The answers to these questions can significantly impact both our view of academic integrity and how we assess our students. In an ideal world, we can simultaneously improve our pedagogical approaches and overall assessment strategies while increasing student understanding of and commitment to academic integrity.
From my experience both teaching and in administration, even in disciplines where there appears to be “large-scale cheating,” the vast majority of students are honest and are here to learn. At least 90% of our students (and probably more) fully understand that doing the work themselves is what ensures future success. Even under the stress of a pandemic, they make good choices.
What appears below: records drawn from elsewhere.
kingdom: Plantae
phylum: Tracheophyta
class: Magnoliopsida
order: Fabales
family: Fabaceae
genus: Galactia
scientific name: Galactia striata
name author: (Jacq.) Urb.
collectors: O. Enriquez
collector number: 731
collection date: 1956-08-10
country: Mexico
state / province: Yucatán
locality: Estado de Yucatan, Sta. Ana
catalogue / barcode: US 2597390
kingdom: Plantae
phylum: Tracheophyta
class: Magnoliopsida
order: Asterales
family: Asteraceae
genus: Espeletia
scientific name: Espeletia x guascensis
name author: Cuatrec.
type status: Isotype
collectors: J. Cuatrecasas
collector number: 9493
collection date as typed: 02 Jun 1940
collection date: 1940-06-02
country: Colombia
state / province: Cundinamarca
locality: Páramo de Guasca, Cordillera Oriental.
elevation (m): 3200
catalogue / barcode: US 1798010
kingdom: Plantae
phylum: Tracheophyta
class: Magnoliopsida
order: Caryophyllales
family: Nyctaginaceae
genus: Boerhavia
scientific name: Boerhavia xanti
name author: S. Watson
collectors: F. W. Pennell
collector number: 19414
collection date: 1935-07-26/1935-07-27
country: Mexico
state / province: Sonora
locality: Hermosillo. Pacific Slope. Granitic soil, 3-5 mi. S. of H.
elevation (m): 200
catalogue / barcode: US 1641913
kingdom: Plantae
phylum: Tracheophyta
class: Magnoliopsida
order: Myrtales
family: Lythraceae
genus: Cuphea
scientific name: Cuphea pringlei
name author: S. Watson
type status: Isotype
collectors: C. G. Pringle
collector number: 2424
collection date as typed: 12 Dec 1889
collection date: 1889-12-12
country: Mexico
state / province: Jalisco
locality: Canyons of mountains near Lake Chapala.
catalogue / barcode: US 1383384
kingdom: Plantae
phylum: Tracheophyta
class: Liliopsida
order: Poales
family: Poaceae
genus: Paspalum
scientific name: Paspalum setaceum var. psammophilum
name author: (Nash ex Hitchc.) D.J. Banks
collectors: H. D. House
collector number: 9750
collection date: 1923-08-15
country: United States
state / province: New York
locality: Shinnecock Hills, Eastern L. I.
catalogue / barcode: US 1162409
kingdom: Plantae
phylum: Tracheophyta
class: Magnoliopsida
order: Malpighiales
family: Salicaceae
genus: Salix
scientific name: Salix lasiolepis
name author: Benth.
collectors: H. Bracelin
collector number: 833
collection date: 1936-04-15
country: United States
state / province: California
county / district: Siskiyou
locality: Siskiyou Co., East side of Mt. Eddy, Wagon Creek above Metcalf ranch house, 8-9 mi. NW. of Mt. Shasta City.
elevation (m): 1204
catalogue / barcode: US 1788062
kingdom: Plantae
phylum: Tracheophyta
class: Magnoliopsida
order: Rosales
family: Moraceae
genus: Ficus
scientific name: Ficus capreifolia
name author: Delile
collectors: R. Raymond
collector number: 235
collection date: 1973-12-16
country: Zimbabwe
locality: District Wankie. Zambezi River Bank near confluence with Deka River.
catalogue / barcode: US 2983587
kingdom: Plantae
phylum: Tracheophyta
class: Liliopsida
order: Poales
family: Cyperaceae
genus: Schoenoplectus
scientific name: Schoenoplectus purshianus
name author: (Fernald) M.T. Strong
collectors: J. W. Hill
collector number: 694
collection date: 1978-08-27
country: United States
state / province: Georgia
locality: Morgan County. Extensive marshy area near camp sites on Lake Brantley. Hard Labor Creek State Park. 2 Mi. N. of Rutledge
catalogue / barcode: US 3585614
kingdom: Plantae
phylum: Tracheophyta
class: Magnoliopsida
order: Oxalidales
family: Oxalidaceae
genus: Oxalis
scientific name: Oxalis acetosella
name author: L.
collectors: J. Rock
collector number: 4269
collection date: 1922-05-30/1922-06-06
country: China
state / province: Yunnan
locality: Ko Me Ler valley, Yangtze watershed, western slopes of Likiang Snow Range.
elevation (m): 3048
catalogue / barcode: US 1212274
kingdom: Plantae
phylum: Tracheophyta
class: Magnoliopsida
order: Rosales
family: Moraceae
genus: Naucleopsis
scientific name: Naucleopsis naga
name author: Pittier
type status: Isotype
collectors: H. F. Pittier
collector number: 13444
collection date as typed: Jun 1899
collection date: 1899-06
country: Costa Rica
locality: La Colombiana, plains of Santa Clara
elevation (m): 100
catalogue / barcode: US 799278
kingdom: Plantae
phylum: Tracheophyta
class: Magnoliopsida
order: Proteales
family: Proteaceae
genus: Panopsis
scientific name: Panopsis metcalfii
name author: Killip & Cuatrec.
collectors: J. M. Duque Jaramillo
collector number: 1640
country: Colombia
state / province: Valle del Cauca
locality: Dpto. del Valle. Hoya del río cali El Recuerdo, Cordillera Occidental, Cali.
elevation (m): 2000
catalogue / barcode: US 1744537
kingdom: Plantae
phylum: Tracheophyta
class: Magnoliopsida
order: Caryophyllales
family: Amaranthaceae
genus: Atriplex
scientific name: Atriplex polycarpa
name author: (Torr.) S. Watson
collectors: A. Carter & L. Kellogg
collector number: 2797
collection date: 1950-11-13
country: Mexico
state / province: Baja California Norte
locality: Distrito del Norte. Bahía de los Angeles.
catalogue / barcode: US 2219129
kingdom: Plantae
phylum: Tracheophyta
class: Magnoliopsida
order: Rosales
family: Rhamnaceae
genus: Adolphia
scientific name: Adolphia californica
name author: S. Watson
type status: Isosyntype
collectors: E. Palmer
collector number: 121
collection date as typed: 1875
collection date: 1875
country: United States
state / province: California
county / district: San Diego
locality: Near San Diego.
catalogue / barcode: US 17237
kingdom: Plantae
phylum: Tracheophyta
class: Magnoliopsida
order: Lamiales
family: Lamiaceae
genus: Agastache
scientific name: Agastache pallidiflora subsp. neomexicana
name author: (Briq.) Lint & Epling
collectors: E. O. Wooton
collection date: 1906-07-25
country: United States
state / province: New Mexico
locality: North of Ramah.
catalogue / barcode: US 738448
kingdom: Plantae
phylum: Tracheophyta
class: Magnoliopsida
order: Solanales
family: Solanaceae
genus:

At the end of the day, the few students who are determined to cheat will cheat, and extreme examples of cheating will nearly always be caught. Just because we are not “worrying” about cheating does not mean there would not be consequences when it is identified! However, instead of devoting precious time and energy policing our students, it is better to invest in the promotion of academic integrity and authentic assessments. In doing so, I believe that we can create a culture and university environment where our students no longer see cheating as a viable option.